Some of the points of the protocol to the Nepal-India Trade Treaty with reference to Article V are as follows:

The government of India will provide preferential access to the Indian market free of customs duties normally applicable and quantitative restrictions, except as mentioned elsewhere, for all articles manufactured in Nepal, provided they fulfill the qualifying criteria given below:

a) The articles are manufactured in Nepal wholly from Nepalese materials or Indian materials or Nepalese and Indian materials; or

b) i. the articles involve a manufacturing process in Nepal that brings about a change in classification, at four digit level, of the harmonized commodities description and coding system, different from those, in which all the third country origin in materials used in its manufacture are classified; and the manufacturing process is not limited to insufficient working or processing as indicated in Annexure ‘B’ and

b) ii. From 6th March 2002 to 5th March 2003, the total value materials, parts of produce originating from non-contracting parties or of undetermined origin used does not exceed 75 per cent of the ex-factory price of the articles produced, and the final process of manufacturing is performed within the territory of Nepal. From 6th March 2003 onwards, the total value of materials, parts or produce originating from non-contracting parties or of undetermined origin used does not exceed 70 per cent of the ex-factory price of the articles produce, and the final process of manufacturing is performed within the territory of Nepal.

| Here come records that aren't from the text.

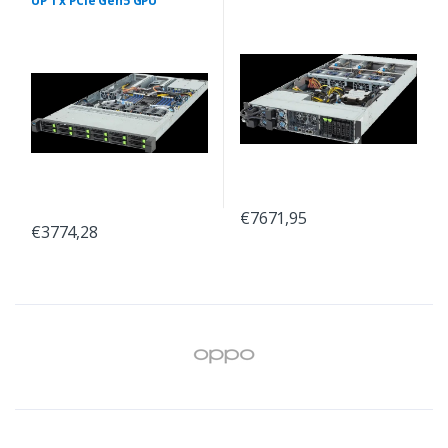
UP 1 x PCIe Gen5 GPU
€7671,95
€3774,28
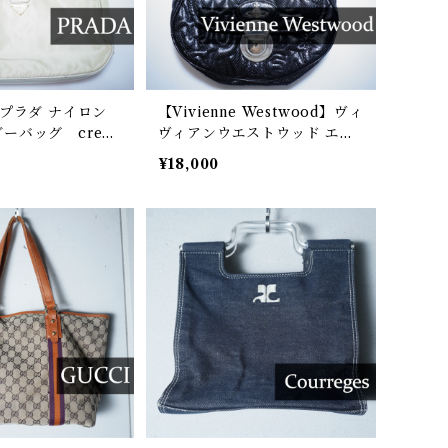
】プラダ ナイロン
【Vivienne Westwood】ヴィ
ーバッグ crea
ヴィアンウエストウッド エン
ボスオーブデザイン2WAYバ
¥18,000
ッグ black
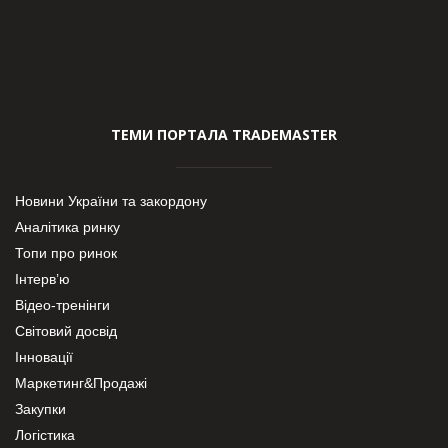
ТЕМИ ПОРТАЛА TRADEMASTER
Новини України та закордону
Аналітика ринку
Топи про ринок
Інтерв’ю
Відео-тренінги
Світовий досвід
Інновації
Маркетинг&Продажі
Закупки
Логістика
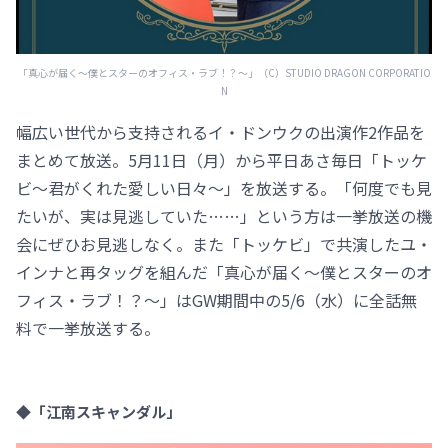
「真心が届く～僕とスターのオフィス・ラブ！？～」（C）STUDIO DRAGON CORPORATIO
N
幅広い世代から支持されるイ・ドンウクの出演作2作品を
まとめて放送。5月11日（月）から平日あさ毎日「トッケ
ビ～君がくれた愛しい日々～」を放送する。「何度でも見
たいが、実は見逃していた……」という方は一挙放送の機
会にぜひお見逃しなく。また「トッケビ」で共演したユ・
インナと再タッグを組んだ「真心が届く～僕とスターのオ
フィス・ラブ！？～」はGW期間中の5/6（水）に全話無
料で一挙放送する。
◆「江南スキャンダル」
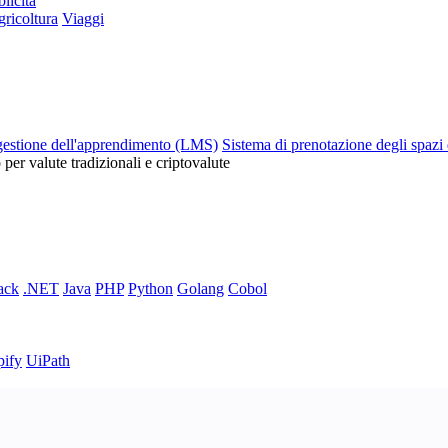
licità
ricoltura
Viaggi
gestione dell'apprendimento (LMS)
Sistema di prenotazione degli spazi 
o per valute tradizionali e criptovalute
ack
.NET
Java
PHP
Python
Golang
Cobol
pify
UiPath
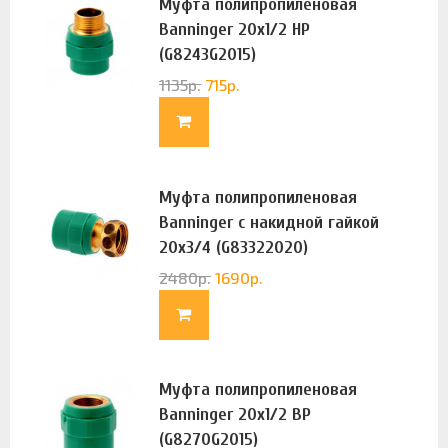
Муфта полипропиленовая
Banninger 20х1/2 НР
(G8243G2015)
1135
р.
715
р.
Муфта полипропиленовая
Banninger с накидной гайкой
20х3/4 (G83322020)
2480
р.
1690
р.
Муфта полипропиленовая
Banninger 20х1/2 ВР
(G8270G2015)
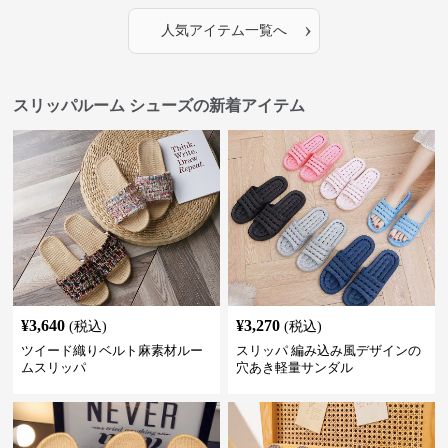
›
人気アイテム一覧へ
スリッパルーム シューズの新着アイテム
¥
3,640
¥
3,270
(税込)
(税込)
ツイード織りベルト麻素材ルー
スリッパ 編み込み風デザインの
ムスリッパ
穴あき軽量サンダル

Nepalese exports to India stood at Rs. 1.55 billion rupees in 1990/91. The same went up to Rs. 33 billion during fiscal year 1999/00 with vanaspati ghee alone comprising a significant percentage. According to statistics, export of vanaspati ghee addedup to 31,722 tons during 1997-98, 65,249 tons during 1998-99 and 84,028 tons during 1999/00. The total Nepalese exports to India in the first five months of the current fiscal year stands at Rs. 14038.6 million, whereas, Nepal imported goods worth Rs. 18276.3 million in the same period. The figure notwithstanding Nepal has a trade deficit of 19 billions rupees with India makes for 48.9 per cent of its total foreign trade.